Nexans awarded needed 8.89m euro cable, fibre optics project

Joint venture Nexans-Atermon has been awarded a project to supply and install underground high-voltage cables and fibre optics in the wider Athens area by HEDNO, the Hellenic Electricity Distribution Network Operator.

The contract, awarded through a tender staged by HEDNO, is worth 8.89 million euros, down from an initial level of 10.29 million euros.

The project comes as a badly needed one for the listed Greek company. The prolonged recession and consequent financial restraints of companies and public utilities has had a profound effect on the sector and investments of this type. Highlighting the sector’s overall slowdown, the tender for this contract was launched back in 2013.

HEDNO’s initial budget for the project entails approximately three million euros for electrical engineering work and other related matters, while the remaining amount will cover the cost of all cables, measuring 17 kilometers in length, and fiber optics to be provided by Nexans ALKAT.

This project’s winning bidder also plans to submit an offer for an IPTO (Independent Power Transmission Operator) tender concerning the conversion of a 150 KV overhead transmission line linking Megalopoli and Kalamata in the Peloponnese into an underground connection.
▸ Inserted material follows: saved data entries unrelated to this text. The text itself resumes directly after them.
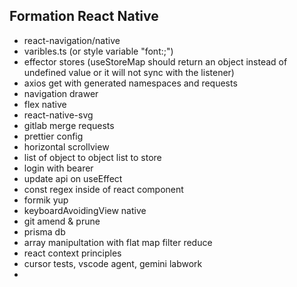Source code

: 
## Formation React Native
- react-navigation/native
- varibles.ts (or style variable "font:;")
- effector stores (useStoreMap should return an object instead of undefined value or it will not sync with the listener)
- axios get with generated namespaces and requests
- navigation drawer
- flex native
- react-native-svg
- gitlab merge requests
- prettier config
- horizontal scrollview
- list of object to object list to store
- login with bearer 
- update api on useEffect
- const regex inside of react component
- formik yup
- keyboardAvoidingView native
- git amend & prune
- prisma db
- array manipultation with flat map filter reduce
- react context principles 
- cursor tests, vscode agent, gemini labwork
- 
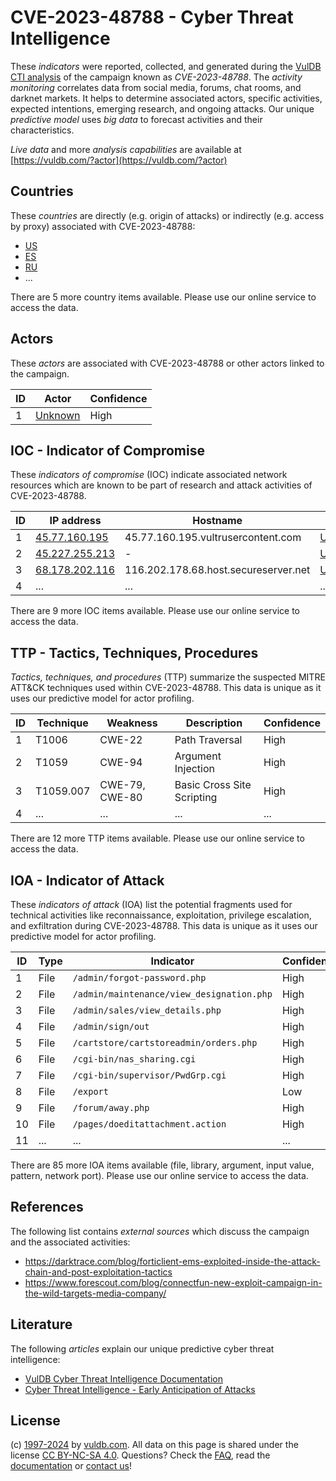 # CVE-2023-48788 - Cyber Threat Intelligence

These _indicators_ were reported, collected, and generated during the [VulDB CTI analysis](https://vuldb.com/?kb.cti) of the campaign known as _CVE-2023-48788_. The _activity monitoring_ correlates data from social media, forums, chat rooms, and darknet markets. It helps to determine associated actors, specific activities, expected intentions, emerging research, and ongoing attacks. Our unique _predictive model_ uses _big data_ to forecast activities and their characteristics.

_Live data_ and more _analysis capabilities_ are available at [https://vuldb.com/?actor](https://vuldb.com/?actor)

## Countries

These _countries_ are directly (e.g. origin of attacks) or indirectly (e.g. access by proxy) associated with CVE-2023-48788:

* [US](https://vuldb.com/?country.us)
* [ES](https://vuldb.com/?country.es)
* [RU](https://vuldb.com/?country.ru)
* ...

There are 5 more country items available. Please use our online service to access the data.

## Actors

These _actors_ are associated with CVE-2023-48788 or other actors linked to the campaign.

ID | Actor | Confidence
-- | ----- | ----------
1 | [Unknown](https://vuldb.com/?actor.unknown) | High

## IOC - Indicator of Compromise

These _indicators of compromise_ (IOC) indicate associated network resources which are known to be part of research and attack activities of CVE-2023-48788.

ID | IP address | Hostname | Actor | Confidence
-- | ---------- | -------- | ----- | ----------
1 | [45.77.160.195](https://vuldb.com/?ip.45.77.160.195) | 45.77.160.195.vultrusercontent.com | [Unknown](https://vuldb.com/?actor.unknown) | Medium
2 | [45.227.255.213](https://vuldb.com/?ip.45.227.255.213) | - | [Unknown](https://vuldb.com/?actor.unknown) | High
3 | [68.178.202.116](https://vuldb.com/?ip.68.178.202.116) | 116.202.178.68.host.secureserver.net | [Unknown](https://vuldb.com/?actor.unknown) | High
4 | ... | ... | ... | ...

There are 9 more IOC items available. Please use our online service to access the data.

## TTP - Tactics, Techniques, Procedures

_Tactics, techniques, and procedures_ (TTP) summarize the suspected MITRE ATT&CK techniques used within CVE-2023-48788. This data is unique as it uses our predictive model for actor profiling.

ID | Technique | Weakness | Description | Confidence
-- | --------- | -------- | ----------- | ----------
1 | T1006 | CWE-22 | Path Traversal | High
2 | T1059 | CWE-94 | Argument Injection | High
3 | T1059.007 | CWE-79, CWE-80 | Basic Cross Site Scripting | High
4 | ... | ... | ... | ...

There are 12 more TTP items available. Please use our online service to access the data.

## IOA - Indicator of Attack

These _indicators of attack_ (IOA) list the potential fragments used for technical activities like reconnaissance, exploitation, privilege escalation, and exfiltration during CVE-2023-48788. This data is unique as it uses our predictive model for actor profiling.

ID | Type | Indicator | Confidence
-- | ---- | --------- | ----------
1 | File | `/admin/forgot-password.php` | High
2 | File | `/admin/maintenance/view_designation.php` | High
3 | File | `/admin/sales/view_details.php` | High
4 | File | `/admin/sign/out` | High
5 | File | `/cartstore/cartstoreadmin/orders.php` | High
6 | File | `/cgi-bin/nas_sharing.cgi` | High
7 | File | `/cgi-bin/supervisor/PwdGrp.cgi` | High
8 | File | `/export` | Low
9 | File | `/forum/away.php` | High
10 | File | `/pages/doeditattachment.action` | High
11 | ... | ... | ...

There are 85 more IOA items available (file, library, argument, input value, pattern, network port). Please use our online service to access the data.

## References

The following list contains _external sources_ which discuss the campaign and the associated activities:

* https://darktrace.com/blog/forticlient-ems-exploited-inside-the-attack-chain-and-post-exploitation-tactics
* https://www.forescout.com/blog/connectfun-new-exploit-campaign-in-the-wild-targets-media-company/

## Literature

The following _articles_ explain our unique predictive cyber threat intelligence:

* [VulDB Cyber Threat Intelligence Documentation](https://vuldb.com/?kb.cti)
* [Cyber Threat Intelligence - Early Anticipation of Attacks](https://www.scip.ch/en/?labs.20201022)

## License

(c) [1997-2024](https://vuldb.com/?kb.changelog) by [vuldb.com](https://vuldb.com/?kb.about). All data on this page is shared under the license [CC BY-NC-SA 4.0](https://creativecommons.org/licenses/by-nc-sa/4.0/). Questions? Check the [FAQ](https://vuldb.com/?kb.faq), read the [documentation](https://vuldb.com/?kb) or [contact us](https://vuldb.com/?contact)!
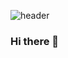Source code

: ![header](https://capsule-render.vercel.app/api?type=rounded&color=gradient&customColorList=2,3,21,22,23&height=200&section=header&text=CH's%20Github%20Profile&fontSize=70&stroke=000000&strokeWidth=2)

### Hi there 👋

<!--
**chlee1234/chlee1234** is a ✨ _special_ ✨ repository because its `README.md` (this file) appears on your GitHub profile.

Here are some ideas to get you started:

- 🔭 I’m currently working on ...
- 🌱 I’m currently learning ...
- 👯 I’m looking to collaborate on ...
- 🤔 I’m looking for help with ...
- 💬 Ask me about ...
- 📫 How to reach me: ...
- 😄 Pronouns: ...
- ⚡ Fun fact: ...
-->
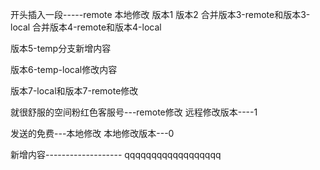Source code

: 开头插入一段-----remote
本地修改
版本1
版本2
合并版本3-remote和版本3-local
合并版本4-remote和版本4-local

版本5-temp分支新增内容

版本6-temp-local修改内容


版本7-local和版本7-remote修改

就很舒服的空间粉红色客服号---remote修改
远程修改版本----1

发送的免费---本地修改
本地修改版本---0

新增内容-------------------
qqqqqqqqqqqqqqqqqq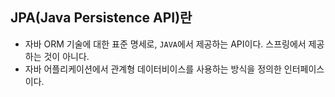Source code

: ## JPA(Java Persistence API)란

- 자바 ORM 기술에 대한 표준 명세로, `JAVA`에서 제공하는 API이다. 스프링에서 제공하는 것이 아니다.
- 자바 어플리케이션에서 관계형 데이터비이스를 사용하는 방식을 정의한 인터페이스이다.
To require supply and installment for a 7.6-kilometer 150 KV connection, including fiber optics, the project has been budgeted at 7.2 million euros by IPTO.

Nexans Hellas, a member of the Paris-based multinational group Nexans, which controls 71.5% percent of the Greek subsidiary firm, operates a cable-producing plant in Lamia, central Greece, employing over 200 persons.

Total turnover for Nexan Hellas in 2013 reached 80 million euros from 118.9 million euros in 2012. For the nine-month period in 2014, the company’s total turnover figure fell to 54.5 million euros from 62.9 million euros in the previous year’s equivalent period.

The company has attributed its slowdown in sales to reduced orders in Greece as well as export destinations such as north Africa and the Middle East, where the heightened political turmoil of recent years has affected business. Even so, in the nine-month period for 2014, the company managed to reduce its losses to 1.7 million euros from 2.02 million euros in the equivalent period a year earlier.